##### EXCERPT TO READ

Reserved costs of the 30™ September 2013
[17] These costs also relate to the contempt of court application. The Respondents’ attorney had made an undertaking to provide the applicant with the outstanding documents. The respondents’ still failed to comply with the court order. The applicant made several unsuccessful attempts to obtain the documents from the respondents. The applicant was forced to set the mater down on the opposed motion court roll for the 30th September 2013.
[18] The Respondents, despite being afforded an opportunity to do so failed to provide Heads of Argument in regards to the contempt of court application and were entirely silent on the issue. It was only upon service of the notice of set down of the contempt of court application that the policy document was provided to the applicant. The applicant only asked for a cost order against the respondents as the document which he had sought had since been provided.
[19] On 30 September 2013 the respondents argued that it would be inappropriate for the court to hear argument only on the issue of costs and submitted that the court hearing the main application ought to decide the question of costs together with the main application. The costs were reserved for decision by this court.
[20] The applicant has asked for the reserved costs on an attorney and client’ scale. The respondents submitted that these costs were not justified and should not be awarded on a punitive scale. From reading of the papers it appears that: Firstly, the respondents failed to provide a complete record as required by the rules of court. Secondly, they failed to comply with a court order compelling them to provide that record. Thirdly, despite several requests, they failed to honour an undertaking made though their attorney to provide the documents as ordered by the court. It did not end there, the respondents only provided the document to the applicant upon service of the notice of set down of the contempt of court application. The conduct of the respondents can never be justified. In my view the respondents are liable for the payment of the reserved costs. An order that such costs be paid on an attorney and client scale would be justified in the circumstances as the applicant has been put in a position where he had to incur unnecessary costs7.

##########

> WORK TASK A: Render the rows from the first one through the line containing "04.06.2026 / 10:49 Svijet - Spor oko Tajvana", inclusive, as a Markdown table with the columns Line and Text, leaving out blank lines.

##### ENTRIES SHOWN

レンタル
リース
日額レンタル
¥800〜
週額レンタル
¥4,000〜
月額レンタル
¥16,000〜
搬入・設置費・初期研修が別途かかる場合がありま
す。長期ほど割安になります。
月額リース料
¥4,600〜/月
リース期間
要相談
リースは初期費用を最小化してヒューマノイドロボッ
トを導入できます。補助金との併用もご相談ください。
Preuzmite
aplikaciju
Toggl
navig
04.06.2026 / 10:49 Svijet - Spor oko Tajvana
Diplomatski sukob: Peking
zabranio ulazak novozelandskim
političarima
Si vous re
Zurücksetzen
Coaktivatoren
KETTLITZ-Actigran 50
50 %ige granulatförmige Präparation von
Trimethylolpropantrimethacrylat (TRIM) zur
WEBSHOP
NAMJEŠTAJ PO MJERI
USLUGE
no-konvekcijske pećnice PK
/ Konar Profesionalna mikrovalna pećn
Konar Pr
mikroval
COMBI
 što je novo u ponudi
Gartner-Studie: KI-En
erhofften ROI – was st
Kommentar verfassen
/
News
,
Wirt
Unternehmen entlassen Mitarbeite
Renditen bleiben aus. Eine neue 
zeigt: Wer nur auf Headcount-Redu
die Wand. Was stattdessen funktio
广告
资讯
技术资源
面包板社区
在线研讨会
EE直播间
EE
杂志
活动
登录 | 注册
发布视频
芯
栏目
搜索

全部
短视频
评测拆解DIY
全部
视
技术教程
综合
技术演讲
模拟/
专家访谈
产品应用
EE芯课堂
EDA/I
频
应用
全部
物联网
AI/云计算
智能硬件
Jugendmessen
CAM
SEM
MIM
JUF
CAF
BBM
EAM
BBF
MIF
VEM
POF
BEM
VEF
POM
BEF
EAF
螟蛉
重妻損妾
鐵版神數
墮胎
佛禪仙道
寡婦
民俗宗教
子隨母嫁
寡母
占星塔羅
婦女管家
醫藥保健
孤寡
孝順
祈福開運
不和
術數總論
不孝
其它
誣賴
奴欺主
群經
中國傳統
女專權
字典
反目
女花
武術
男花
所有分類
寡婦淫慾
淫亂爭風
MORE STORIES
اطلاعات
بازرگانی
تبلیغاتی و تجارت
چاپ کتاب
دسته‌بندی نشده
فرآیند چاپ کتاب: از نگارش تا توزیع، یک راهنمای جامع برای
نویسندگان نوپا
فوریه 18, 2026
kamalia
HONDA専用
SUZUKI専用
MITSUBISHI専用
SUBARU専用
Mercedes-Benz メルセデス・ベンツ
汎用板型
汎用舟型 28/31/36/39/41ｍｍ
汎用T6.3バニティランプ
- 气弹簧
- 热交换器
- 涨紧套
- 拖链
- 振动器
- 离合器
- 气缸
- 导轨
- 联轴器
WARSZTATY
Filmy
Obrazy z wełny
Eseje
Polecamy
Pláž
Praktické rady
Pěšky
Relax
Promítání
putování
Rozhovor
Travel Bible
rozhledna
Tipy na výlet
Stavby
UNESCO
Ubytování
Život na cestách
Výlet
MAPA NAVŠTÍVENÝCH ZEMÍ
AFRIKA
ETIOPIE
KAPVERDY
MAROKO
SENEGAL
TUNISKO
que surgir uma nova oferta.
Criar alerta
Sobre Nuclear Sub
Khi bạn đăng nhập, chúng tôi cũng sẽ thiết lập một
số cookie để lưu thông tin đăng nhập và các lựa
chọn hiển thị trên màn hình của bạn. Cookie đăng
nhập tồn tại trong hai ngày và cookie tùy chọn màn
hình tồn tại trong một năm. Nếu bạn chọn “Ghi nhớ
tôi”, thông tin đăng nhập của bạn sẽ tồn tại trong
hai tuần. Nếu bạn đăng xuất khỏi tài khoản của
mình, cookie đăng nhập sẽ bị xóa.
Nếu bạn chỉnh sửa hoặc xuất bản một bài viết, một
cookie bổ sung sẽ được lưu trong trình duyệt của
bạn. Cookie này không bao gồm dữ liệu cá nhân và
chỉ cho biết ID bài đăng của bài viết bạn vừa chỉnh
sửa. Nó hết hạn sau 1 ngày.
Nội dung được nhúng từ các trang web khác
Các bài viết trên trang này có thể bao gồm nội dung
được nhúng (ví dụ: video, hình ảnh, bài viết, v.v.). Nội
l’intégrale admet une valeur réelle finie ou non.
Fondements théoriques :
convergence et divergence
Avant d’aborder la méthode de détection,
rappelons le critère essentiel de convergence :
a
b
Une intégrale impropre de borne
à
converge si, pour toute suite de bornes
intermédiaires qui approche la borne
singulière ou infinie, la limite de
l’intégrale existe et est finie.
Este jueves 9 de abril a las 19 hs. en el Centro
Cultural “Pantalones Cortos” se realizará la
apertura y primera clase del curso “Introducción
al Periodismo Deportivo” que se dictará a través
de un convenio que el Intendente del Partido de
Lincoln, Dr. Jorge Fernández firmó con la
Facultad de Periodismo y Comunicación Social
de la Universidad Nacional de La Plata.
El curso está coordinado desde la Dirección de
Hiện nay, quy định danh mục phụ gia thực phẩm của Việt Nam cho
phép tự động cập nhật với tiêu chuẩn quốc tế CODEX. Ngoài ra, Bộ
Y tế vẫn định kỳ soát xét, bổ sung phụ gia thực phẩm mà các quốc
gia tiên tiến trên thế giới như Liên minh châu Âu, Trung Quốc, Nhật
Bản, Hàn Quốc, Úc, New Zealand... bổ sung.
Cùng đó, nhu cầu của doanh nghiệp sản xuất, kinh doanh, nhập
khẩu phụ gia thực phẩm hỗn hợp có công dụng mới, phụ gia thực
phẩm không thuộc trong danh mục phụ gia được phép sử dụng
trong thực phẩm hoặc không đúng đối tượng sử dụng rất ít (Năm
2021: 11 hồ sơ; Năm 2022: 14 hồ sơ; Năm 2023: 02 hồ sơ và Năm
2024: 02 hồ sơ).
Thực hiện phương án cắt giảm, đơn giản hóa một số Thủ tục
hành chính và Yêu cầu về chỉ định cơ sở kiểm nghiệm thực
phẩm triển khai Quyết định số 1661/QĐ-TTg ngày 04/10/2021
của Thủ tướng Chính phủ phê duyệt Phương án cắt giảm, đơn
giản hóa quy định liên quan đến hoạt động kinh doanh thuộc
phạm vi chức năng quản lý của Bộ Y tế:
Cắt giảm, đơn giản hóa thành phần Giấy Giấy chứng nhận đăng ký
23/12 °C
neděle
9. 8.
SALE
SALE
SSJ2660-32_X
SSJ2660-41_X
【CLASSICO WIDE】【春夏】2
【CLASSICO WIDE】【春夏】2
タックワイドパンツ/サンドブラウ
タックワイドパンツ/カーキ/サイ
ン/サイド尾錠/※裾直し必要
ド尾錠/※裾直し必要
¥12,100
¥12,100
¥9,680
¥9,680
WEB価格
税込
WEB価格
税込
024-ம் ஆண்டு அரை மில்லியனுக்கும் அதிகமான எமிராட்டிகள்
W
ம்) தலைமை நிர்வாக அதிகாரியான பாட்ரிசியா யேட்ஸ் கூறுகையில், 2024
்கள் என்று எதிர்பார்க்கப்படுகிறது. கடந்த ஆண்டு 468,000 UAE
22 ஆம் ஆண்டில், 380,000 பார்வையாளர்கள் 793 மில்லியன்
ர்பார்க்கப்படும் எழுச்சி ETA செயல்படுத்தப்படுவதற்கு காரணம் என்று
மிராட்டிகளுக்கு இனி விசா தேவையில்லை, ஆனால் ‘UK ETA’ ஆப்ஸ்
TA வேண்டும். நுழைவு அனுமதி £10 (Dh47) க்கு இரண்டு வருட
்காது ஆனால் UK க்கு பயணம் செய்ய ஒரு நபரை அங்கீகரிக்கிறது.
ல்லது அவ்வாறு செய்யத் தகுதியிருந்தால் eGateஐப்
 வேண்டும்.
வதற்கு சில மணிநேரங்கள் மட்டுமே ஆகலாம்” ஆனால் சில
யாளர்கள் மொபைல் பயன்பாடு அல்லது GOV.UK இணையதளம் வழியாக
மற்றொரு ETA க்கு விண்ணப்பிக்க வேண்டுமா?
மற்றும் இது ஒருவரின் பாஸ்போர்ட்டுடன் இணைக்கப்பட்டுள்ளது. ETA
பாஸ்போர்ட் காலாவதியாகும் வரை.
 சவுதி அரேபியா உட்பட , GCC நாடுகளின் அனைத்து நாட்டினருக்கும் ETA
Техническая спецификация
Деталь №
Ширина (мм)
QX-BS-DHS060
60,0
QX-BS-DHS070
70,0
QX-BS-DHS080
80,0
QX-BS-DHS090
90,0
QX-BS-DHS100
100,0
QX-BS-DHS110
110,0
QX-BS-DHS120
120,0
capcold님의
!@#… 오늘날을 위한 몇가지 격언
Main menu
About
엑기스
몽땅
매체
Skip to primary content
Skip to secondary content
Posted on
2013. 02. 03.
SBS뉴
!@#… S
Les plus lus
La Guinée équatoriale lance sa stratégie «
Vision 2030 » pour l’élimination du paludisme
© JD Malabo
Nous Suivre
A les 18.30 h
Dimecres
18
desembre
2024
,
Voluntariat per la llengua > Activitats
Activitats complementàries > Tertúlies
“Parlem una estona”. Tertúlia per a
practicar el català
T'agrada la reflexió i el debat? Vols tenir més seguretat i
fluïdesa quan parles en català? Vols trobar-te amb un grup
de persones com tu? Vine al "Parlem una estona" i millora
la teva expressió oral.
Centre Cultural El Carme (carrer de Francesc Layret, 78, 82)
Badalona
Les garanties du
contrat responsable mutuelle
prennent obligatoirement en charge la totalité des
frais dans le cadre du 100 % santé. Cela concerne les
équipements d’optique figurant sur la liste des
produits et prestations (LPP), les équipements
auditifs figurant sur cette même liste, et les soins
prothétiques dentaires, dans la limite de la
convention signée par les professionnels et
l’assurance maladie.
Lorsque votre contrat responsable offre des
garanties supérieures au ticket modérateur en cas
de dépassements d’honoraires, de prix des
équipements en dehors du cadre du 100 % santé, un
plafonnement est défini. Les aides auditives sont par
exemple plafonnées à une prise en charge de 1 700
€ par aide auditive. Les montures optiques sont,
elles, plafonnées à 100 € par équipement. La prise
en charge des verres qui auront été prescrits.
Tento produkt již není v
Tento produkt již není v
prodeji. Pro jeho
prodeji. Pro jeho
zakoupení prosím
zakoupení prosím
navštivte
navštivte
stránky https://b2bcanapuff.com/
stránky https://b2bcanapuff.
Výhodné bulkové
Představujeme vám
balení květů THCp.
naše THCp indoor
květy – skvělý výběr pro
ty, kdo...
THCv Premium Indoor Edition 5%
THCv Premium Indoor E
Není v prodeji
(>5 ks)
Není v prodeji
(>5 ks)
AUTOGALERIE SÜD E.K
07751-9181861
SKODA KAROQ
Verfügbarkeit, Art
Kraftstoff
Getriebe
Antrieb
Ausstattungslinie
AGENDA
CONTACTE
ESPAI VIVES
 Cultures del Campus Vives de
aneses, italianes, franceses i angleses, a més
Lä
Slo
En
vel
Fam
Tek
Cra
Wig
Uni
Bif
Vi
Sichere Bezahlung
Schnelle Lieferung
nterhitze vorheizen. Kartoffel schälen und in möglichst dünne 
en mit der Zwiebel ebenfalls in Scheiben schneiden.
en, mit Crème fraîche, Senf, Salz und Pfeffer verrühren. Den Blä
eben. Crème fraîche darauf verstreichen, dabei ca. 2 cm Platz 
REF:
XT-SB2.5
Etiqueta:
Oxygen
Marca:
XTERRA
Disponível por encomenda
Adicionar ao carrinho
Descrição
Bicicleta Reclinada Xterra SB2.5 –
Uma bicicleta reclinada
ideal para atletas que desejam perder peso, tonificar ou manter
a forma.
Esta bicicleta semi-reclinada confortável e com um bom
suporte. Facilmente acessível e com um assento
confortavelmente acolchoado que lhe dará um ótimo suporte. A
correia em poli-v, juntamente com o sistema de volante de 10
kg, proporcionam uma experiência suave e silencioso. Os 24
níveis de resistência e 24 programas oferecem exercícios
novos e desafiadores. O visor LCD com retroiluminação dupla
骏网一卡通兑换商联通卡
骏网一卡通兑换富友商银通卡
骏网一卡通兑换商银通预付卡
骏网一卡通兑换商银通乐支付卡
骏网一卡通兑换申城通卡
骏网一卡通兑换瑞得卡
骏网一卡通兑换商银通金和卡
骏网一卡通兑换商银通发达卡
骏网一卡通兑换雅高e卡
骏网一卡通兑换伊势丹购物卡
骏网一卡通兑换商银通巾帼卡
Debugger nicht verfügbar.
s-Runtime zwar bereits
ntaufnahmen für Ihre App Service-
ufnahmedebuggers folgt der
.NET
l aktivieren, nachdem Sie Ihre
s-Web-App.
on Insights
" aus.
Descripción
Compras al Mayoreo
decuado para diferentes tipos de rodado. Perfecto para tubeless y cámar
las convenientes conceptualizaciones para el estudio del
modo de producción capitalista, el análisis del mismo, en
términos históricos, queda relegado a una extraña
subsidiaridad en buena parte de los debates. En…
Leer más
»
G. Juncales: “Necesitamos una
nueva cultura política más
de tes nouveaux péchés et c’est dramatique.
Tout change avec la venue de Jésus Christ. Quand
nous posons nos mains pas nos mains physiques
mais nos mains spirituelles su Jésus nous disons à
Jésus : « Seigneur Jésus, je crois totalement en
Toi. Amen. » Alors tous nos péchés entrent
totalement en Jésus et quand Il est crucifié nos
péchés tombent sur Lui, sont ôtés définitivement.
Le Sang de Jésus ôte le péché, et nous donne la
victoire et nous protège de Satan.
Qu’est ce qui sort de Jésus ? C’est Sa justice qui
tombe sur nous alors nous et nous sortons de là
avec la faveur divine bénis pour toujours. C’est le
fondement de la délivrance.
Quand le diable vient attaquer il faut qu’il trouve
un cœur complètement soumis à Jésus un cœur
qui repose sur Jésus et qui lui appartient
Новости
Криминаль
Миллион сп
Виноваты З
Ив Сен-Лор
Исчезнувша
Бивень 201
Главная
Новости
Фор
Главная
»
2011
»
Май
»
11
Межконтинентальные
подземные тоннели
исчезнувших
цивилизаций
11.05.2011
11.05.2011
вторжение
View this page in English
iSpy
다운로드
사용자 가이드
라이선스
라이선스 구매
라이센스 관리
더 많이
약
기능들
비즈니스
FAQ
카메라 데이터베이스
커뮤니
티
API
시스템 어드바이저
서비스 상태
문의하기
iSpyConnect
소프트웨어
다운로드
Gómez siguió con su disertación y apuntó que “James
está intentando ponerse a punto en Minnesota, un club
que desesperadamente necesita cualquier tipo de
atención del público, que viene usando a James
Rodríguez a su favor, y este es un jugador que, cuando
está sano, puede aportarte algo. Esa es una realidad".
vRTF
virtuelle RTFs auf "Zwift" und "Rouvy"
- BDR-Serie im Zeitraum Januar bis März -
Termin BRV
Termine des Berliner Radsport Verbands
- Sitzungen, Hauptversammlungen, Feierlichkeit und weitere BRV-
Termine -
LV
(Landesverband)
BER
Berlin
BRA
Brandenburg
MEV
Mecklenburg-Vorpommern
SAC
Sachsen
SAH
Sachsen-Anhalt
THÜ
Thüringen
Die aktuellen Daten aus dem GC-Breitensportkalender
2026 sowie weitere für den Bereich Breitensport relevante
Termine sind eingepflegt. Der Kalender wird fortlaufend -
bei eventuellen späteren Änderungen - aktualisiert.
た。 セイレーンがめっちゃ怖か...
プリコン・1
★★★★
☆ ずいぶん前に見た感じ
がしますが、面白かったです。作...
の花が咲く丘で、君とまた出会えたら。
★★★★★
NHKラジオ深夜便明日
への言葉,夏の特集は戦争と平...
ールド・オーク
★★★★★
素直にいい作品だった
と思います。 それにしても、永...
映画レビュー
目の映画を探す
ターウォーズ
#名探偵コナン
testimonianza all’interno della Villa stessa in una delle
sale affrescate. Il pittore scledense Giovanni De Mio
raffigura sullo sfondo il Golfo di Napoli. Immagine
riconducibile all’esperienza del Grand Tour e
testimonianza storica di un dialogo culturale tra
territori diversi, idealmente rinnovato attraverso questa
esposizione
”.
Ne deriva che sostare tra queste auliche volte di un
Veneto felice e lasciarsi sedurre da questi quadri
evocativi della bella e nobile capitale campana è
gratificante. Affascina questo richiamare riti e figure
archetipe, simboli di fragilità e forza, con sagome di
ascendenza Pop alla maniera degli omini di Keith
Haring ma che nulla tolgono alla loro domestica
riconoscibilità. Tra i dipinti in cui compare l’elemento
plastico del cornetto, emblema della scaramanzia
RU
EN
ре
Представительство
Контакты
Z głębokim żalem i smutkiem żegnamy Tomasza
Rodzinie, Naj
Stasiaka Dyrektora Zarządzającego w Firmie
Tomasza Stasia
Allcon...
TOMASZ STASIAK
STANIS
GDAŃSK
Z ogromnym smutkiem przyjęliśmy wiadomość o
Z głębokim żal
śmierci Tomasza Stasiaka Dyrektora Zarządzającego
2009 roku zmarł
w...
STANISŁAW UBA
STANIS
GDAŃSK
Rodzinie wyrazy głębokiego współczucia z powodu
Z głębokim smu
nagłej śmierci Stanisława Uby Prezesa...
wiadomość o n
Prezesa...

##########

> WORK TASK B: Reproduce the passage of the court excerpt on reserved costs between "[18] The Respondents, despite" and "since been provided.", inclusive.

> WRITTEN SOLUTION A:
| Line | Text |
|---|---|
| 1 | レンタル |
| 2 | リース |
| 3 | 日額レンタル |
| 4 | ¥800〜 |
| 5 | 週額レンタル |
| 6 | ¥4,000〜 |
| 7 | 月額レンタル |
| 8 | ¥16,000〜 |
| 9 | 搬入・設置費・初期研修が別途かかる場合がありま |
| 10 | す。長期ほど割安になります。 |
| 11 | 月額リース料 |
| 12 | ¥4,600〜/月 |
| 13 | リース期間 |
| 14 | 要相談 |
| 15 | リースは初期費用を最小化してヒューマノイドロボッ |
| 16 | トを導入できます。補助金との併用もご相談ください。 |
| 17 | Preuzmite |
| 18 | aplikaciju |
| 19 | Toggl |
| 20 | navig |
| 21 | 04.06.2026 / 10:49 Svijet - Spor oko Tajvana |

> WRITTEN SOLUTION B:
[18] The Respondents, despite being afforded an opportunity to do so failed to provide Heads of Argument in regards to the contempt of court application and were entirely silent on the issue. It was only upon service of the notice of set down of the contempt of court application that the policy document was provided to the applicant. The applicant only asked for a cost order against the respondents as the document which he had sought had since been provided.